__SOURCE DOCUMENT__:
*** Block opens ***

Figure 3: . (a) Axial and (b) saggital plane computed tomography imaging of the chest revealed air (+) the spinal canal extending from the pneumomediastinum (*).

Figure 4: Gastrografin study showing no extravasation of contrast.

Routine posteroanterior chest X-ray revealed pneumomediastinum with subcutaneous emphysema in the neck and chest [Figure 1]. Based on these findings, we admitted the patient for further workup and proceeded to do computed tomography (CT) of the chest, which revealed moderate subcutaneous emphysema in the neck, axilla, and upper chest wall with significant pneumomediastinum extending to the spinal canal [Figure 2 and 3].

Esophagogastroduodenoscopy was normal. Gastrografin study followed by barium swallow showed no obvious extravasation of contrast [Figure 4].

The patient was treated conservatively with oxygen and intravenous prophylactic antibiotics. Her inpatient stay was uneventful, and she was discharged with no complications after three days.


Pneumomediastinum was described by Laennec in 1819 while spontaneous mediastinum was described by Hamman in 1939.6 As it is a self-limiting disease and the symptoms are non-specific and vary in severity, the incidence of SPM varies between 1 in 7000 to 1 in 12 000 hospital admissions. The incidence of SPM-related hospital admissions are on the rise, most likely due to increased awareness of this condition. The availability of high-quality imaging can also be attributed to the increased diagnosis.7,8

Spontaneous mediastinum if diagnosed by chest radiograph with the exclusion of any perforation related to intrathoracic viscus, does not require further imaging by CT. However, in the event of symptomatic major aerodigestive air leak diagnostic investigations may be carried out [Figure 5]. The management is bed-rest, oxygen therapy, and analgesia as needed.8 Although much of the literature suggests that the condition is self-limiting, life-threatening complications such as tension pneumomediastinum, single or bilateral pneumothorax or tension pneumothorax, and increased pressure in the pulmonary interstitium leading to dyspnea have been described.9

Pneumorrhachis is air within the spinal canal. It is an abnormal radiological finding with causes ranging from direct trauma to the spine to iatrogenic causes such as epidural anesthesia. With improved imaging techniques, the frequency of diagnosis of pneumorrhachis has increased. Typically, patients are young males with a history of illicit drug inhalation, bronchial asthma, vomiting, coughing, or barotrauma due to elevated pressures from air travel or diving. The imaging modality of choice is CT.10

In 9.5% of cases of pneumomediastinum, pneumorrhachis was observed.11 Pneumorrhachis in patients with SPM is usually with few symptoms directing towards the definitive diagnosis. Like pneumomediastinum, the disease resolves spontaneously in 98% of patients.11

A survey of 48 cases with pneumorrhachis secondary to SPM found that in 98% of cases the condition was self-limiting with no neurological findings.11 One study concluded that pneumorrhachis due to dissection of a SPM has a benign course requiring no treatment.12 A separate study agreed that pneumorrhachis is asymptomatic and the air is absorbed back into the blood directly without any evidence of recurrence, and therefore conservative management is sufficient.10

Figure 5: Investigation algorithm: the normal set of investigations done for spontaneous mediastinum.

*** Block closes ***

__TRY IT__: Print the section of the pneumomediastinum case report that opens with the words containing "Figure 4: Gastrografin" and closes with "after three days.", word for word.

__INFORMATION GIVEN__:

*** Block opens ***

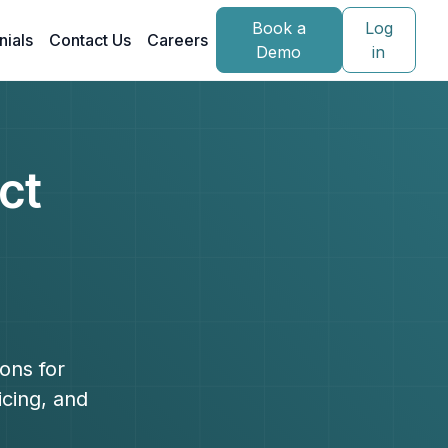
Book a
Log
nials
Contact Us
Careers
Demo
in
ct
ons for
icing, and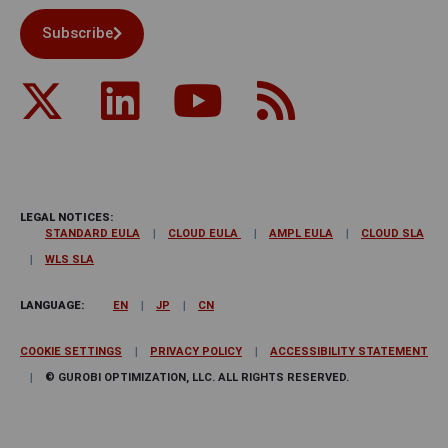
Subscribe
LEGAL NOTICES:
STANDARD EULA
CLOUD EULA
AMPL EULA
CLOUD SLA
WLS SLA
LANGUAGE:
EN
JP
CN
COOKIE SETTINGS
PRIVACY POLICY
ACCESSIBILITY STATEMENT
© GUROBI OPTIMIZATION, LLC. ALL RIGHTS RESERVED.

*** Block closes ***

__OUTPUT__:
Figure 4: Gastrografin study showing no extravasation of contrast.

Routine posteroanterior chest X-ray revealed pneumomediastinum with subcutaneous emphysema in the neck and chest [Figure 1]. Based on these findings, we admitted the patient for further workup and proceeded to do computed tomography (CT) of the chest, which revealed moderate subcutaneous emphysema in the neck, axilla, and upper chest wall with significant pneumomediastinum extending to the spinal canal [Figure 2 and 3].

Esophagogastroduodenoscopy was normal. Gastrografin study followed by barium swallow showed no obvious extravasation of contrast [Figure 4].

The patient was treated conservatively with oxygen and intravenous prophylactic antibiotics. Her inpatient stay was uneventful, and she was discharged with no complications after three days.